Voter pour un parti nationaliste "pour donner un signal" aux partis traditionnels n'est pas une solution: cela ne fait qu'aggraver le problème et renforce les blocages.

Paradoxe

Depuis des années, un paradoxe interpelle journalistes, analystes et politiciens : les partis nationalistes flamands tendent à attirer de plus en plus d'électeurs, alors que les partisans de l'indépendance de la Flandre ne représentent qu'une petite minorité, relativement stable, de l'électorat.

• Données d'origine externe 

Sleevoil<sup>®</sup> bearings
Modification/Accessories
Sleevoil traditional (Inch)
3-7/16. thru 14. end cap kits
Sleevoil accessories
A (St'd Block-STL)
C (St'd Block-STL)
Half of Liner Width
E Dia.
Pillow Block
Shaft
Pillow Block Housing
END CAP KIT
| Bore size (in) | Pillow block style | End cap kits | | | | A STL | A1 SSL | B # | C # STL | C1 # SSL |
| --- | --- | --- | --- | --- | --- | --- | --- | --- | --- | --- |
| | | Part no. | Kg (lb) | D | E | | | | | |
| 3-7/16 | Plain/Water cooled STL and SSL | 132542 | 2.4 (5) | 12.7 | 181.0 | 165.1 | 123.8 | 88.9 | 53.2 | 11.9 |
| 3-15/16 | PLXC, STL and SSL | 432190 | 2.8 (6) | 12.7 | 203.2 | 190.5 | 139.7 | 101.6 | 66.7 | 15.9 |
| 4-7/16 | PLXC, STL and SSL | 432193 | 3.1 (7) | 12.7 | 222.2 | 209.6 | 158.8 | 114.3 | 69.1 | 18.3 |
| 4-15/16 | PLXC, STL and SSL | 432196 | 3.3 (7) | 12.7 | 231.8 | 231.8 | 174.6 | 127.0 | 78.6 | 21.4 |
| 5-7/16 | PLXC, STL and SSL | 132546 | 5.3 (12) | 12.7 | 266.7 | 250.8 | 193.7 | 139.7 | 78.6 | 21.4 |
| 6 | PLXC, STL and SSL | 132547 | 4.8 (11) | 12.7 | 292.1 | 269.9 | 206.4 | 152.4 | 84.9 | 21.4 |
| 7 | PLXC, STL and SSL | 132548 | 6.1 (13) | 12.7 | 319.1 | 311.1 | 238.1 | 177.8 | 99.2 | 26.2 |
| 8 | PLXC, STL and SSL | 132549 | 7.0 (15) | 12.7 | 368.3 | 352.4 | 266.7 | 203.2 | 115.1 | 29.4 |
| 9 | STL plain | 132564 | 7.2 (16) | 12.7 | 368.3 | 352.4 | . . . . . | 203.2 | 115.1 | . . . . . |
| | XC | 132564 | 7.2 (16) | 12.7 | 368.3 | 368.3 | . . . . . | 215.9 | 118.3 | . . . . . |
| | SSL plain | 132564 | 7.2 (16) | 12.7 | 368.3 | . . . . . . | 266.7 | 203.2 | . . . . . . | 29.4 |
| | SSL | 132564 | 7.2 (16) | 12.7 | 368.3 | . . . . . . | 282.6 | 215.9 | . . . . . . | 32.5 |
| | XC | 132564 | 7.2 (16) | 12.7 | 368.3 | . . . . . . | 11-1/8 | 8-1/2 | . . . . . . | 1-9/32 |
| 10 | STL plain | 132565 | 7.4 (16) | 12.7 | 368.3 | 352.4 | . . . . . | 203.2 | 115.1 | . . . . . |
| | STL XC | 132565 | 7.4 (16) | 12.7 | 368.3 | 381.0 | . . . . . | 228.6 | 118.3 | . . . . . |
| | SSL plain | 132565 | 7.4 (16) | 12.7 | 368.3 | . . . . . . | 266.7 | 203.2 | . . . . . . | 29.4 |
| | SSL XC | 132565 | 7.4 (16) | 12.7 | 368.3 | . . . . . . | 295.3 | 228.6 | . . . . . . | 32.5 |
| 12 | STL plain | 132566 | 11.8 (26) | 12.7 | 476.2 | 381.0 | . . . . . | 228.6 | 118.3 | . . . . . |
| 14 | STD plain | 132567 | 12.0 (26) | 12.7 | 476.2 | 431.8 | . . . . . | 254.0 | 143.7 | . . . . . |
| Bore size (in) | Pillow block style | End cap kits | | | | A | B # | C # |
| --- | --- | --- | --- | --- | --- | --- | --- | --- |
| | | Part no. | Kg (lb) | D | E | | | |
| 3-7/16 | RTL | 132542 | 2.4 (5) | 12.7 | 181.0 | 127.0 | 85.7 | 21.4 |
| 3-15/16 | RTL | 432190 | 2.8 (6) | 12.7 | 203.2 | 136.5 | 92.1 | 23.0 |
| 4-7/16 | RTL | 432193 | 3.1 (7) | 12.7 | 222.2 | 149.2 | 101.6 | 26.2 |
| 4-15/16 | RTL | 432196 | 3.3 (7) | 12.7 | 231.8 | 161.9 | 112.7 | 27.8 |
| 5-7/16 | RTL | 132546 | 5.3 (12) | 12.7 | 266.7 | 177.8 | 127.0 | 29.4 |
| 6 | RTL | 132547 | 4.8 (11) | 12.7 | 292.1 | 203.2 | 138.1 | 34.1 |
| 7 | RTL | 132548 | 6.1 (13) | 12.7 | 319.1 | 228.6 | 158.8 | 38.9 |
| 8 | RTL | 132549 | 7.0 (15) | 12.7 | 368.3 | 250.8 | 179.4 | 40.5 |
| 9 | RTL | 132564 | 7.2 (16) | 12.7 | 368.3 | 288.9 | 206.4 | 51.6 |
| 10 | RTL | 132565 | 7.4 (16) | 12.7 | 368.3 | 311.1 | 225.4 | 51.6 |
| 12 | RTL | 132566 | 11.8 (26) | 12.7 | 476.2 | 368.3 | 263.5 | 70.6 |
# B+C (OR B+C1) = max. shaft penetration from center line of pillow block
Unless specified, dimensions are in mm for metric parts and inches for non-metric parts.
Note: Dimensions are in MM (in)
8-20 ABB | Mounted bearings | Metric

La récente enquête De Stemming 2021 effectuée par l'Université d'Anvers et la VUBrussel montre même que seuls 12 % des Flamands souhaiteraient l'indépendance, alors que 63 % d'entre eux souhaiteraient le renforcement de l'autorité fédérale (33 % souhaitant même le retour à un État unitaire). L'explication de ce paradoxe est assez simple : le succès des partis nationalistes n'est pas dû à leur programme institutionnel. Les motivations des électeurs sont multiples, et l'institutionnel fait rarement partie de leurs priorités. Beaucoup votent pour un parti nationaliste sans accorder d'importance à son programme institutionnel, considérant celui-ci comme trop irréaliste pour être vraiment pris en compte.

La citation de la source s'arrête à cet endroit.